Hope the above comments might be helpful to someone reading this thread.0 -
Hope the above comments might be helpful to someone reading this thread.
Thanks for that and yes I'm aware of all you have quoted and think what I'm doing is right for me and my financial circumstance, I know its not right for everyone and each indivdaul should do whats right for them.0 -
It's worth reading up a bit about investing because you are making the classic mistake of a newbie investor. You "trust" an IFA but as soon as another fund shows slightly better performance, you get nervous and consider switching. Chasing funds based on short term performance is one of the worst mistakes investors can make. If you can't take market ups and downs, you should have stayed in the DB pension.
I suggest you read up on how funds work, risk levels, mix between equities and bonds (and other investments) and have a discussion with your IFA on a more informed basis so that you can be sure you have a good investment strategy and are in the right funds. Otherwise you will always be looking over your shoulder.....
FWIW it's taken me about 5 years to learn this lesson.0 -
Yes I did and I know folk will say I would have been better to leave it where it was but I have my reasons for moving it.
If I left it there I couldn't take it until i'm 62 unless with penalties, I plan to retire early and with other small investments i will be able to live on half my income from the age of 55. I wont touch this pot until I'm nearer 60.
I only had 20 year in it so would only ever be 1/3 of my income at the time of closure a couple of years ago, as my company has now changed hands its no longer salary linked although it will go up with inflation which might be similar apart from I've had a significant promotion since.
If worse case I pass away before retirement my spouse would only receive halve of my yearly pension, this way she receives full pot or my Daughter will. I still have 6 x salary for death in service.
If it doesn't preform as good as I hoped then worse case scenario is I have to work until possibly 57 so still 5 years early.
I'm currently debt and mortgage free and own several properties.
Not passing any judgement on your personal decision. More concerned that you are worried over short term performance. Volatility is normal for markets. A decade of smoothing following interventionist Central Bank policies has endeared a huge amount of complancency in investors. Equities are a long term investment. Not for the faint hearted.0 -
OldMusicGuy wrote: »It's worth reading up a bit about investing because you are making the classic mistake of a newbie investor. You "trust" an IFA but as soon as another fund shows slightly better performance, you get nervous and consider switching. Chasing funds based on short term performance is one of the worst mistakes investors can make. If you can't take market ups and downs, you should have stayed in the DB pension.

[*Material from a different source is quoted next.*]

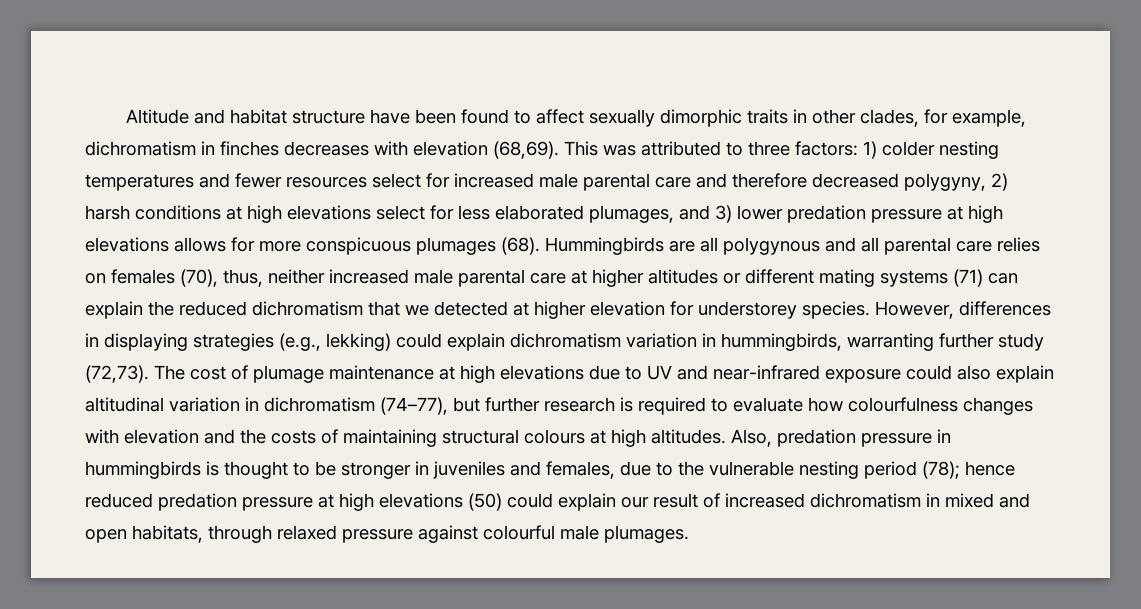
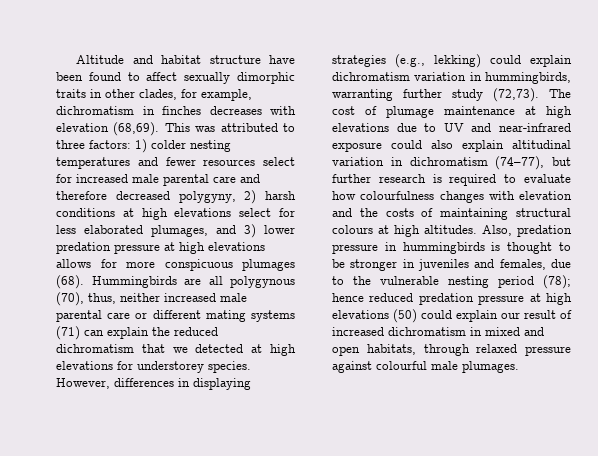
[825,237,1040,255] [85,269,175,284] and all parental care relies on females -> (295, 282) none
[571,269,718,287] at higher altitudes -> (131, 315) none
[534,301,665,319] higher elevation -> [270,344,296,356] [56,361,113,370] high elevations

I suggest you read up on how funds work, risk levels, mix between equities and bonds (and other investments) and have a discussion with your IFA on a more informed basis so that you can be sure you have a good investment strategy and are in the right funds. Otherwise you will always be looking over your shoulder.....
FWIW it's taken me about 5 years to learn this lesson.
I trust my IFA but sometimes its nice to get reassurance, I have a meeting with him in the next few days and he's already told me he's happy with the funds. I can take ups and downs and understand this and in no way am i thinking of changing funds, just looking for the more informed opinion and I think to answer my question it looks like I shouldn't be concerned.